Und nun saß sie da, fiel in seine Augen und hätte weinen mögen, weil sie wusste, dass er der Eine hätte sein können. Das sich alles auf eine bestimmte Weise richtig anfühlte – authentisch.
Es war gar nicht sosehr was er sagte. Vielmehr war es die Art, wie er sie berührte - wie er sie ansah. Er hatte vor ihr gesessen und ihr einen Blick gestattet – in sein Herz, in seine Seele - einfach so, ohne Ansprüche zu stellen, ohne etwas zu verlangen. Sie schien für ihn in diesem Moment die Zeit zu sein. Und doch, sie hatte ihre Regeln. Sie wollte nicht so beginnen, sie wollte nicht in die Falle tappen. Wollte nicht diese Momente mit Gefühl verwechseln und eine von jenen erbärmlichen Frauen sein, die nicht wussten, wann man aufhören muss.
Als er hatte gehen müssen, tat sie so als schliefe sie. Am Ende hatte sie ihn ausgeschlossen, wie sie all die anderen ausschloss.
Sie stand auf, ging hinüber zu einem der Fenster und schaute hinaus. Die einfallende Sonne wärmte ihre Haut. Sie strich sich über ihre ausladenden Hüften, spürte den weichen Konturen ihres Körpers nach.
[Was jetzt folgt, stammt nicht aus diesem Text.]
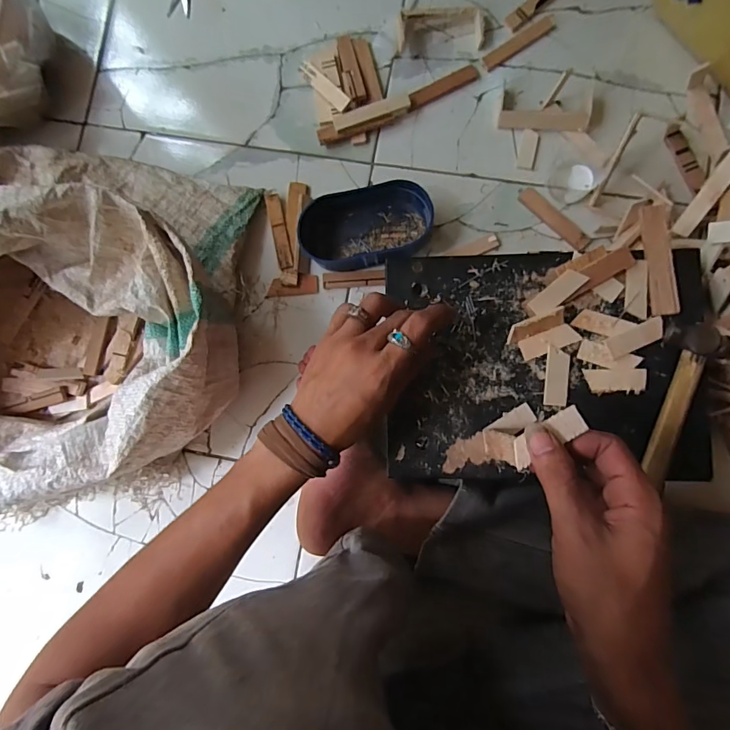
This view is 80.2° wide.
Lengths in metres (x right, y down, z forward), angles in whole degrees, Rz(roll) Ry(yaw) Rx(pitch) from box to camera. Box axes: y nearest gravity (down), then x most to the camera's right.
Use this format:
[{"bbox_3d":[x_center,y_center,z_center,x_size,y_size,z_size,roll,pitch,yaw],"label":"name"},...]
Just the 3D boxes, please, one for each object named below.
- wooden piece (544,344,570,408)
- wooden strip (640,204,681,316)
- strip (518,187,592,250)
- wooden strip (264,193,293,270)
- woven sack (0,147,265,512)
[{"bbox_3d":[0.171,0.010,0.383,0.019,0.006,0.051,4,86,5],"label":"wooden piece"},{"bbox_3d":[0.260,-0.092,0.381,0.020,0.009,0.096,-5,86,4],"label":"wooden strip"},{"bbox_3d":[0.228,-0.176,0.523,0.019,0.007,0.099,-43,84,1],"label":"strip"},{"bbox_3d":[-0.108,-0.171,0.550,0.018,0.005,0.101,-13,85,4],"label":"wooden strip"},{"bbox_3d":[-0.364,-0.055,0.481,0.420,0.173,0.413,4,86,5],"label":"woven sack"}]

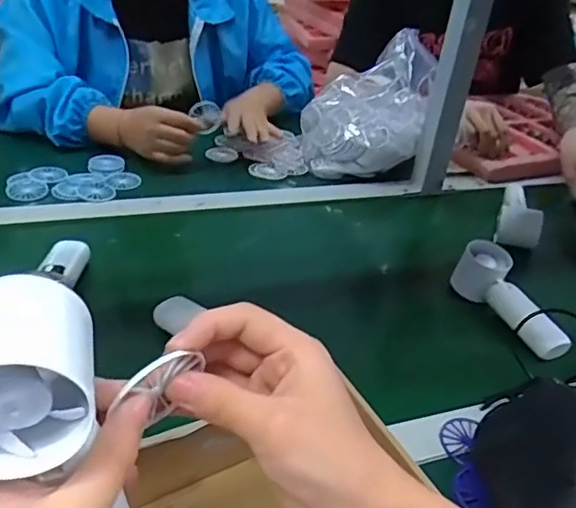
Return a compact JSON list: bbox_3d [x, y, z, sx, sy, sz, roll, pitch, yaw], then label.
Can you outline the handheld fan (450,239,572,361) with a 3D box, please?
[{"bbox_3d":[0.250,0.047,0.646,0.048,0.055,0.150,-11,38,-25],"label":"handheld fan"}]

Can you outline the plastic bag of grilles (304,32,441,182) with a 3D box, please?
[{"bbox_3d":[0.122,-0.244,0.947,0.187,0.175,0.198,9,34,3],"label":"plastic bag of grilles"}]

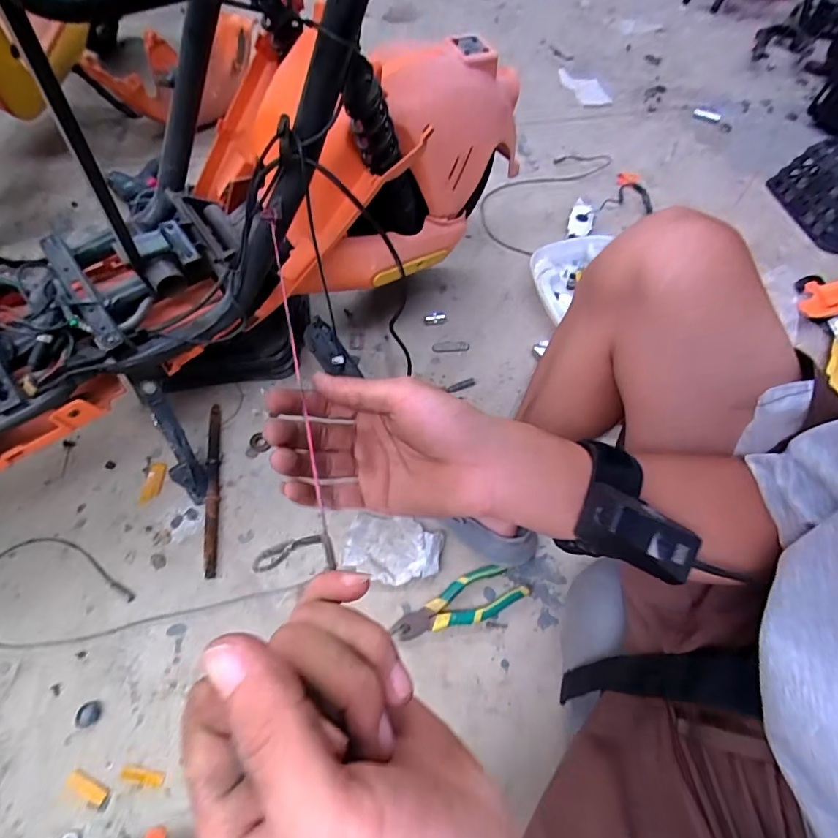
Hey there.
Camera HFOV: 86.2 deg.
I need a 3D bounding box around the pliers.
[{"bbox_3d":[0.053,0.245,0.592,0.180,0.018,0.057,-18,59,-13],"label":"pliers"}]

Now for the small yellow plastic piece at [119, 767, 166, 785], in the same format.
[{"bbox_3d":[-0.304,0.392,0.491,0.047,0.004,0.011,8,57,3],"label":"small yellow plastic piece"}]

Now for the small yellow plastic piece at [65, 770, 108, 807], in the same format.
[{"bbox_3d":[-0.363,0.403,0.490,0.049,0.005,0.015,22,59,13],"label":"small yellow plastic piece"}]

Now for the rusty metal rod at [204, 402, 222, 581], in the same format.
[{"bbox_3d":[-0.313,0.098,0.680,0.019,0.019,0.273,-10,57,-8],"label":"rusty metal rod"}]

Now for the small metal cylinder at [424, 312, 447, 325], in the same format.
[{"bbox_3d":[0.032,-0.198,0.879,0.042,0.019,0.023,-4,57,-4],"label":"small metal cylinder"}]

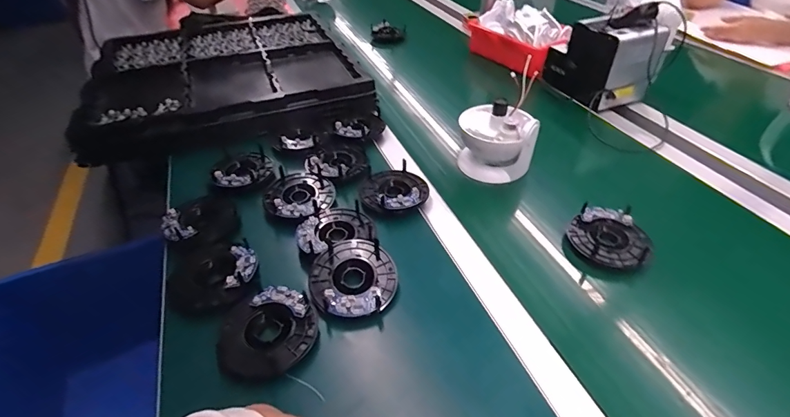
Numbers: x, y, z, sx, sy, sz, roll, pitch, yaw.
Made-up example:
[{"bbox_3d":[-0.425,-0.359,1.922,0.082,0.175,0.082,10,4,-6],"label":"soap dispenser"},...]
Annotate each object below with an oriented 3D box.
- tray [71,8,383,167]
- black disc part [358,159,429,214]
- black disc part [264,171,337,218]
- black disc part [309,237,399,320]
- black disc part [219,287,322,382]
[{"bbox_3d":[-0.391,-0.305,0.902,0.535,0.052,0.559,-16,43,-16],"label":"tray"},{"bbox_3d":[0.000,-0.031,0.608,0.099,0.020,0.105,0,41,0],"label":"black disc part"},{"bbox_3d":[-0.143,-0.023,0.600,0.097,0.014,0.099,21,45,22],"label":"black disc part"},{"bbox_3d":[-0.049,0.081,0.484,0.100,0.019,0.103,-5,41,-6],"label":"black disc part"},{"bbox_3d":[-0.136,0.127,0.426,0.093,0.018,0.098,25,47,27],"label":"black disc part"}]

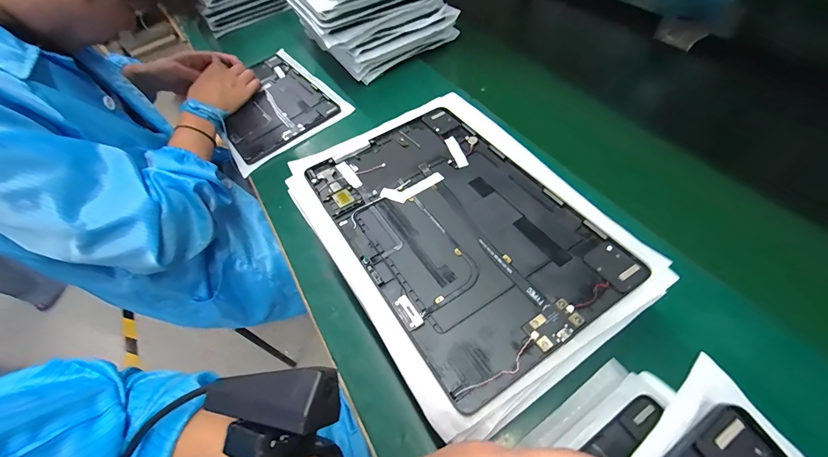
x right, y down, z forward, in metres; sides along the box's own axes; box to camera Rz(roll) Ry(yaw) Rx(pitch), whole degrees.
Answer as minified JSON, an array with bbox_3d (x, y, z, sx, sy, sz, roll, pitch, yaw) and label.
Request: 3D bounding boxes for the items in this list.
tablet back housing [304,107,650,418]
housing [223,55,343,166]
[{"bbox_3d":[0.030,-0.009,0.293,0.166,0.009,0.254,-29,54,-17],"label":"tablet back housing"},{"bbox_3d":[-0.252,-0.213,0.600,0.165,0.012,0.250,-37,58,-15],"label":"housing"}]

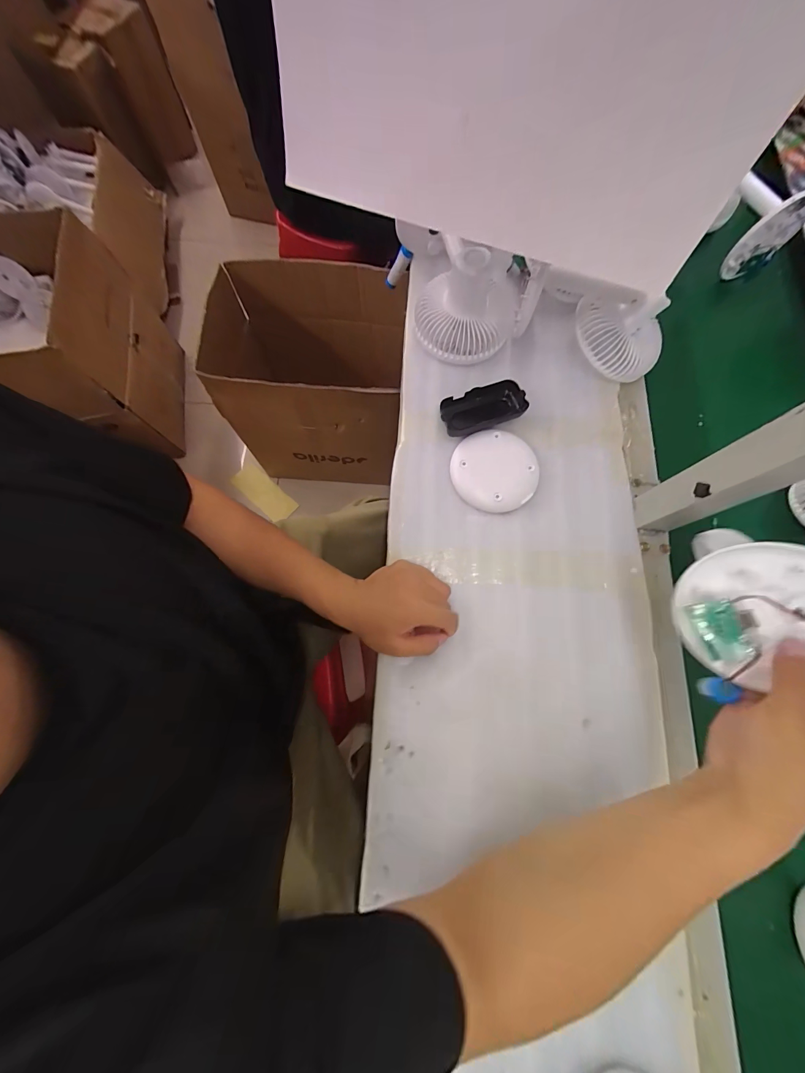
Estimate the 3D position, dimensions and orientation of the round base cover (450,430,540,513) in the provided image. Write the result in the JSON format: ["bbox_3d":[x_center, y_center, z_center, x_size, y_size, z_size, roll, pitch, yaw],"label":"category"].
[{"bbox_3d":[0.117,-0.085,0.452,0.106,0.018,0.103,0,74,0],"label":"round base cover"}]

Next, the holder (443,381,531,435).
[{"bbox_3d":[0.103,-0.166,0.467,0.109,0.023,0.053,-21,75,-6],"label":"holder"}]

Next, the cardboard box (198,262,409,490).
[{"bbox_3d":[-0.259,-0.454,1.077,0.509,0.497,0.404,4,74,2],"label":"cardboard box"}]

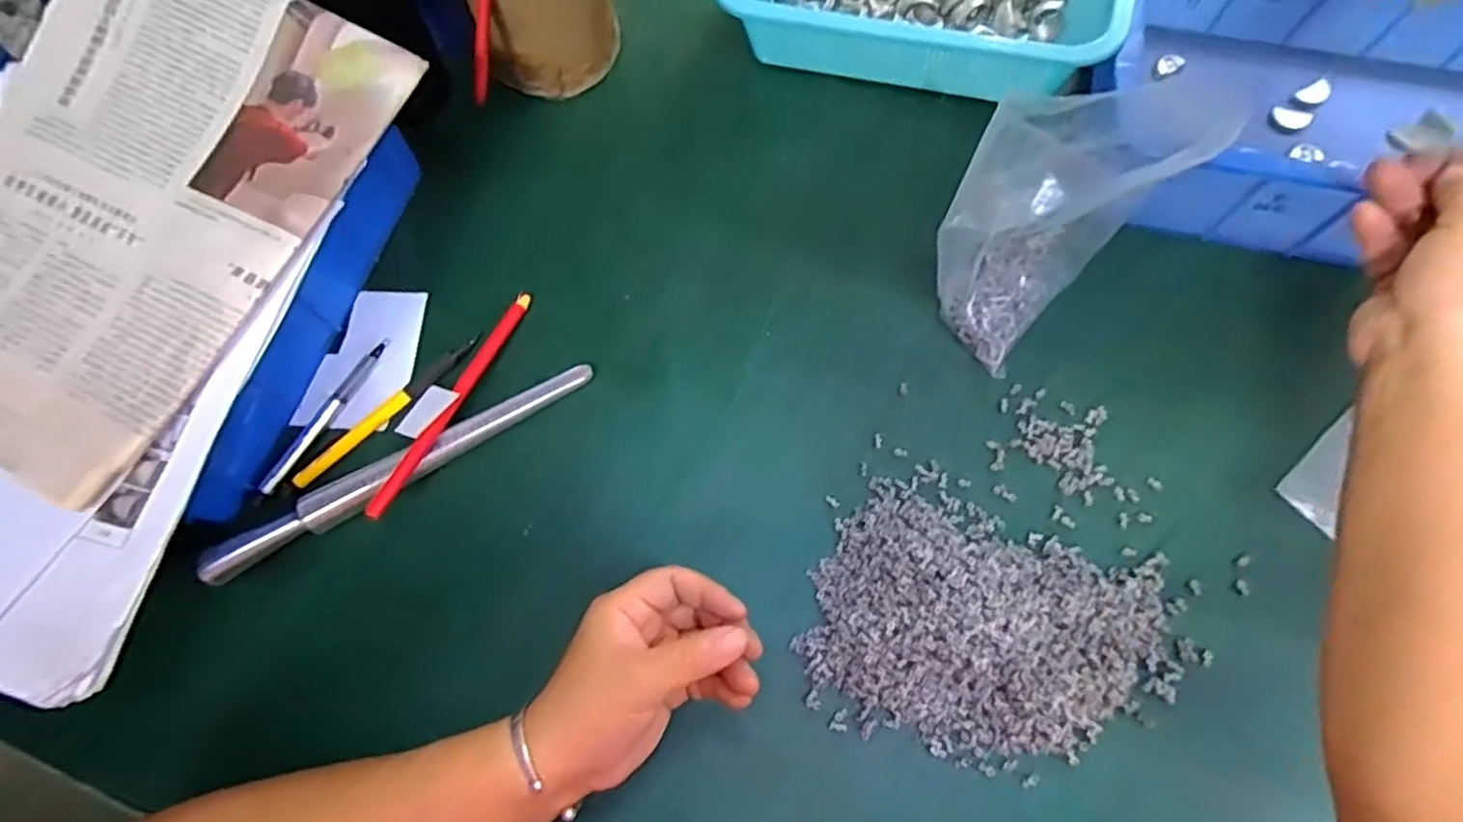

Hengst27 verließ sie, lief an ihren Beinen hinunter, verging.
Sie öffnete das Fenster, zog sich etwas über und setzte sich an ihren Arbeitstisch.
Schon als sie ihm die Tür geöffnet hatte, hatte sie gewusst, was er sein würde. Sie begann das vor ihr liegende Holzbrett zu grundieren und während sie im Geist immer und immer wieder den Berührungen, den Bewegungen und den Säften nachging, ihm noch einmal gestattete, von ihr Besitz zu ergreifen, mischte sie Farben, trug Schicht um Schicht auf, ließ ihn Gestalt werden, ließ sich selbst Gestalt werden.
Am Ende stellte sie den letzten Pinsel in das Wasserglas, griff nach dem Laptop, öffnete ihn.
Sie prüfte ihre Emails – offensichtlich hatte Hengst27 doch noch etwas zu sagen. Sie löschte die Mail – ungelesen, verweigerte ihm weiteren Zugang zu ihr und klappte den Laptop wieder zu.
Vor ihr auf dem Tisch lag das fertige Bild.
Ein Fisch ist es geworden, am Strand liegend, die Wellen lecken noch an seinem Schwanz, seine Kiemen sind weit geöffnet, das Maul schnappt nach Luft. Das Schillern seiner Schuppen scheint schon zu vergehen.
Von David hatte sie kein Bild gemalt. Ihn hatte sie nicht sterben sehen können.